All our climate calculations and reporting conform to the guidelines set out in the Greenhouse Gas (GHG) Protocol. Accordingly, the company’s emissions have been divided into three scopes (1-3), where scope 1 includes the direct emissions, scope 2 includes the indirect emissions from producing purchased energy and scope 3 includes all other indirect emissions.

Looking at all included scopes, most of Björn Borg’s emissions are in scope 3, and more specifically come from purchased goods and services. Most of the emissions from purchased goods and services are in Tier 2-4: Material and textile production.

Our total emissions 2021


Production accounts for 89% of our total emissions. Transports stand for 8%. It is clear where our focus needs to lie. This is why we put a lot of effort into finding better materials, better production techniques, and better transport solutions for our products.
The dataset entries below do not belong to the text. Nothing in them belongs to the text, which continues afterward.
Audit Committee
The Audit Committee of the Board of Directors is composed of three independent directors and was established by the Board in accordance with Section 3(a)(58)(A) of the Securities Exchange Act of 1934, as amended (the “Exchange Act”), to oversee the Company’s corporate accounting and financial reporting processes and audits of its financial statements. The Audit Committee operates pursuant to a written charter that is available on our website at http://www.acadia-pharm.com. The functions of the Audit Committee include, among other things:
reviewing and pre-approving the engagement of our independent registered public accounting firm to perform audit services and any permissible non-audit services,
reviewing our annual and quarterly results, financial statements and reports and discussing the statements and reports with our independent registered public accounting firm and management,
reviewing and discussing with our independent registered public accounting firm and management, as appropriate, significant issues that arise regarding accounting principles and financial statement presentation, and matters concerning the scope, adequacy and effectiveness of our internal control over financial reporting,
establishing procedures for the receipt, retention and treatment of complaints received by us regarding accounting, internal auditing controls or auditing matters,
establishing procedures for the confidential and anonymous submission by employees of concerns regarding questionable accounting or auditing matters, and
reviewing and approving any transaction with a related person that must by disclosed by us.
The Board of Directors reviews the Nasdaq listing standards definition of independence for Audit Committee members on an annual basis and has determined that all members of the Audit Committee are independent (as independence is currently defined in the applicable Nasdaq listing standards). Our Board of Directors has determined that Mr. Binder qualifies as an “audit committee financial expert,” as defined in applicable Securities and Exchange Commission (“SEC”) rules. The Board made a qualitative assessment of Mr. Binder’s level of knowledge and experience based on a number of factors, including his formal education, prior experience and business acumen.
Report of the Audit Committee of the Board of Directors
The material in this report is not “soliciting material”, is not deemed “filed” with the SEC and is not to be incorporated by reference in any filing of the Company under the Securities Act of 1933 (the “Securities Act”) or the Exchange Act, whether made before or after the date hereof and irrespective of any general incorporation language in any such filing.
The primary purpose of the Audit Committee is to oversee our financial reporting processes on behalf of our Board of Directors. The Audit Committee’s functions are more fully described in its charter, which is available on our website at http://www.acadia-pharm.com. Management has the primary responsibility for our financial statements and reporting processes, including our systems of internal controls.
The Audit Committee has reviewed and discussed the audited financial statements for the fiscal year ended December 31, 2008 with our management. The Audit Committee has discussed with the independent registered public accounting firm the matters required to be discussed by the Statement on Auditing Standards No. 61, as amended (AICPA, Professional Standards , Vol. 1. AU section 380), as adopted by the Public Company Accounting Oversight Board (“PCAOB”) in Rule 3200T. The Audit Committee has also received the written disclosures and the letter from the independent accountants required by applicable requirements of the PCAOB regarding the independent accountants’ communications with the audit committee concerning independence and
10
Transport of people & goods

While actions within purchased goods and services have a great impact, it is also important for Björn Borg to take actions across other categories. Transport is one example. We track all our deliveries and use almost exclusively road and sea transport. Air transport of our goods is never scheduled and for maximum reduction, every air transport must be approved by a member of our senior management, usually COO or CEO. Despite this, air freight emits the most carbon of all our means of transport.

Direct emissions
The following is included in the calculations of our scope 1-2 emissions:
  • Energy use in Björn Borg’s offices, stores, and storage. This includes electricity, heating, and cooling.
  • Fuel use for own heat or electricity production
  • Refrigerant leakage
  • Company operated vehicles for own car fleet, rental cars, and private cars used in business.

We have during the past few years gradually moved towards better energy choices in our stores and offices. Today, all Swedish and most of our Finnish stores run renewable electricity. Stores in Holland and Belgium are still struggling with implementing renewable energy.